AWS beefs up security with new bouncer named Macie
Amazon Web Services (AWS) has launched a new machine learning-based security service, which it claims will help customers identify anomalies inside their network, reports Telecoms.com (Banking Technology‘s sister publication).
The launch comes only a month after its S3 storage hit the headlines for all the wrong reasons, as Verizon customer data was left on an unsecured Amazon database, accessible by anyone who knew how to. It is highly unlikely this offering was developed as a result of this story, but it is a nice coincidence.
The team claim Amazon Macie can help customers automatically discover, classify, and protect sensitive data in AWS. Using machine learning algorithms, the programme recognises information which would be deemed personal, such as personally identifiable information (full names, addresses, credit card numbers or IP addresses for example) or intellectual property, and creates dashboards to notify the customer as to how this data is being accessed or moved.
“When a customer has a significant amount of content stored in Amazon S3, identifying and classifying all of the potentially sensitive data can feel a bit like finding needles in a very large haystack – especially with monitoring tools that aren’t smart enough to effectively automate what is now a very manual process,” says Stephen Schmidt, CISO of AWS.
“Amazon Macie approaches information security in a more intelligent way. By using machine learning to understand the content and user behaviour of each organisation, Amazon Macie can cut through huge volumes of data with better visibility and more accurate alerts, allowing customers to focus on securing their sensitive information instead of wasting time trying to find it.”
In short, the programme takes the leg work out of the initial processes of securing information, before setting up rules to understand who should be able to access and move the data.
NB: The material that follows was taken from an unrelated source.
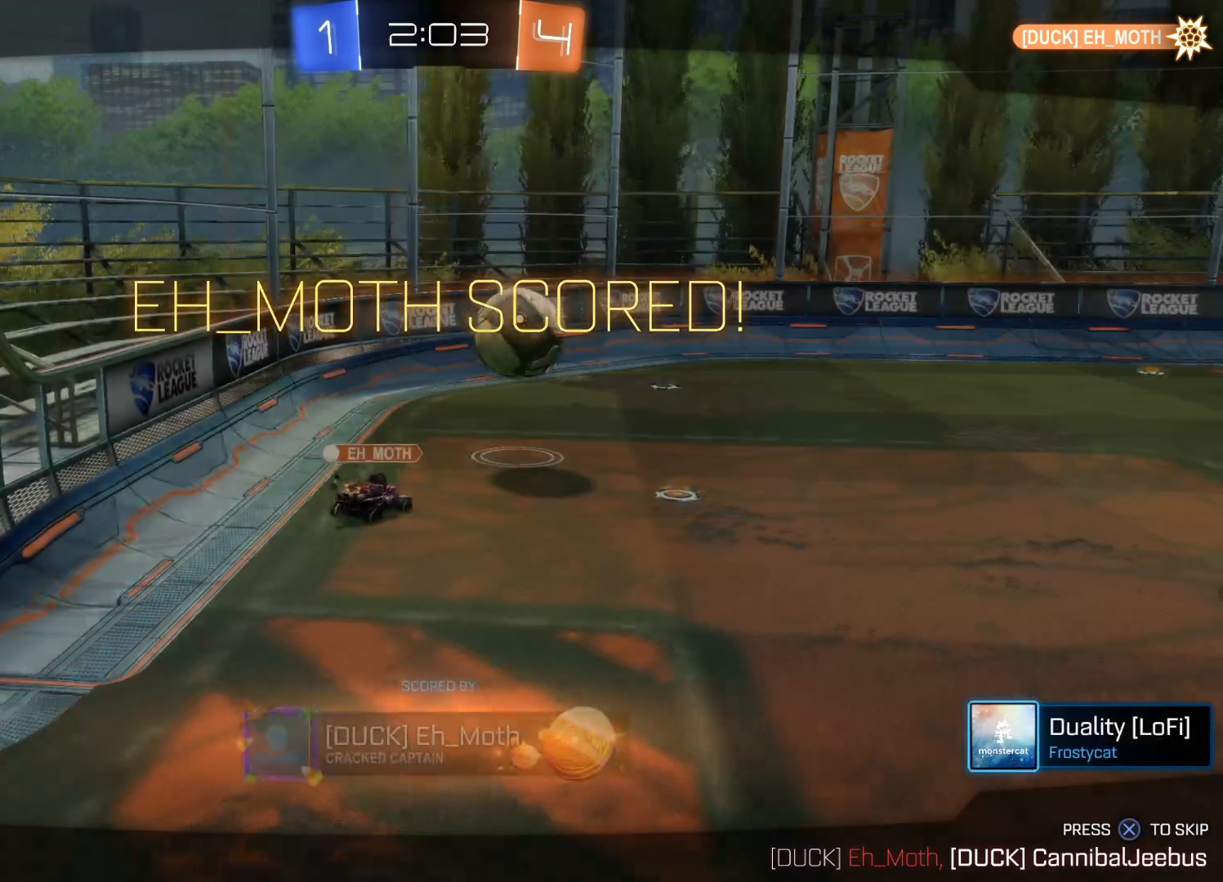
{"buttons": [], "left_stick": "center", "right_stick": "center", "events": [[117, "CROSS", "down"], [250, "CROSS", "up"]]}
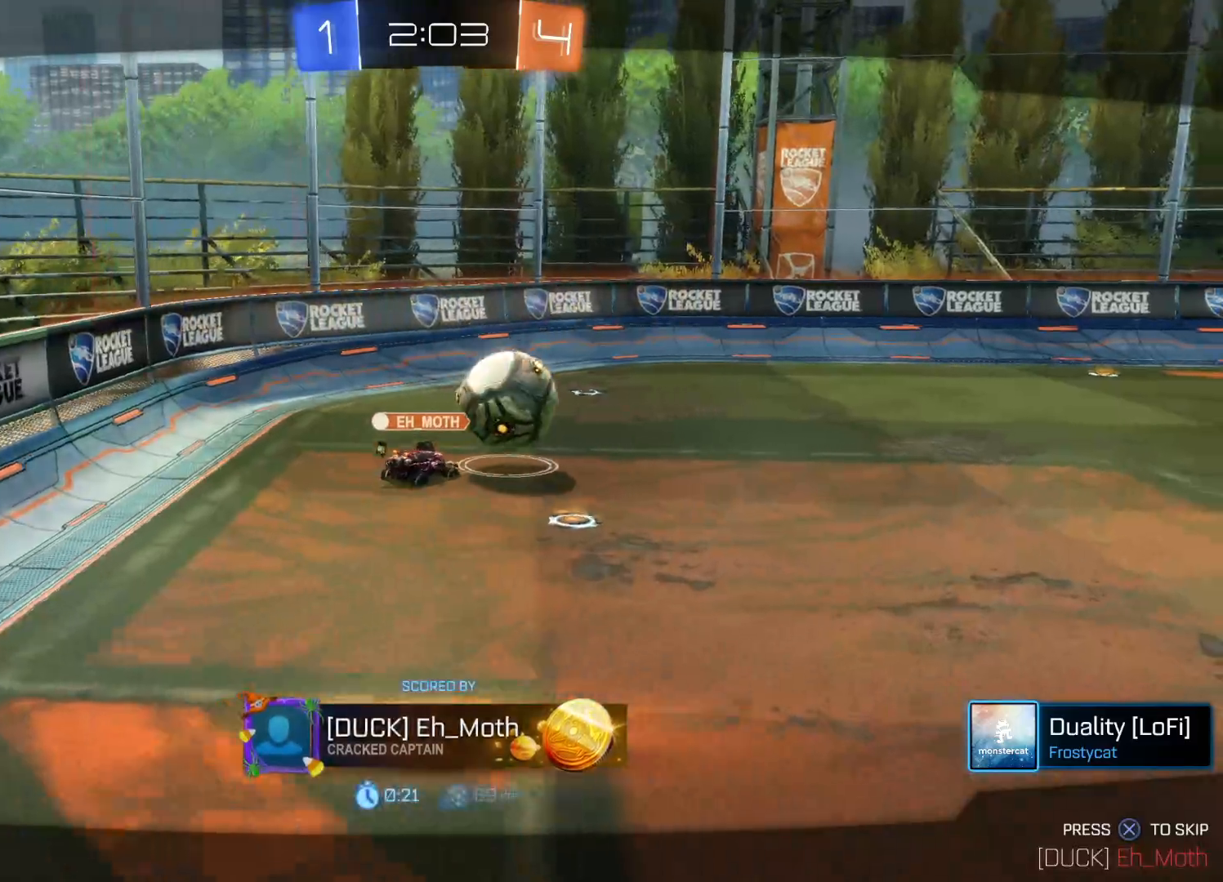
{"buttons": ["SQUARE"], "left_stick": "center", "right_stick": "center", "events": [[117, "SQUARE", "down"]]}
This is often the most complicated task of any security protocols as it should not be viewed as unusual if a security team is not aware of what information the company actually holds. It should be unusual, but due to the colossal amounts of data organisations now store, knowing what everything this or how sensitive it is, is a monstrous and time consuming task.
Identifying and labelling the data is one of the labour-intensive tasks, as is monitoring who accesses this information. Using machine learning techniques again, AWS claims Macie monitors things such as user authentication, locations, and times of access to develop a baseline for future alerts. Should there be anomalies with any of the identifiers, this could be evidence of a data breach.
The world of artificial intelligence (AI) will play a significant role in security purely because of how big and thankless the task is. Perimeters are getting bigger, companies are collecting more information and with new regulations on the horizon (such as EU GDPR) the management of this data becomes ever more complicated. There is simply too much work to do for a team of humans to manage these challenges, at least until views on security change and more investment is realised.
This is a good example of how AI can help humans without costing any jobs as it is an area which is vastly under-resourced at the moment. However, it does not address the base concern of security being on the backfoot. This is a reactionary defence-system. It isn’t proactively reinforcing the perimeter to increase security, it is simply notifying the security team of a potential breach and recommending a resolution. The breach may have already happened.
Security is an incredibly complicated area, and as the previous paragraph shows, it is a thankless one. Job done is phrase which will never exist here, as the shortcomings of every update will be pointed out. Security professionals are still on the backfoot, but this is certainly a step in the right direction.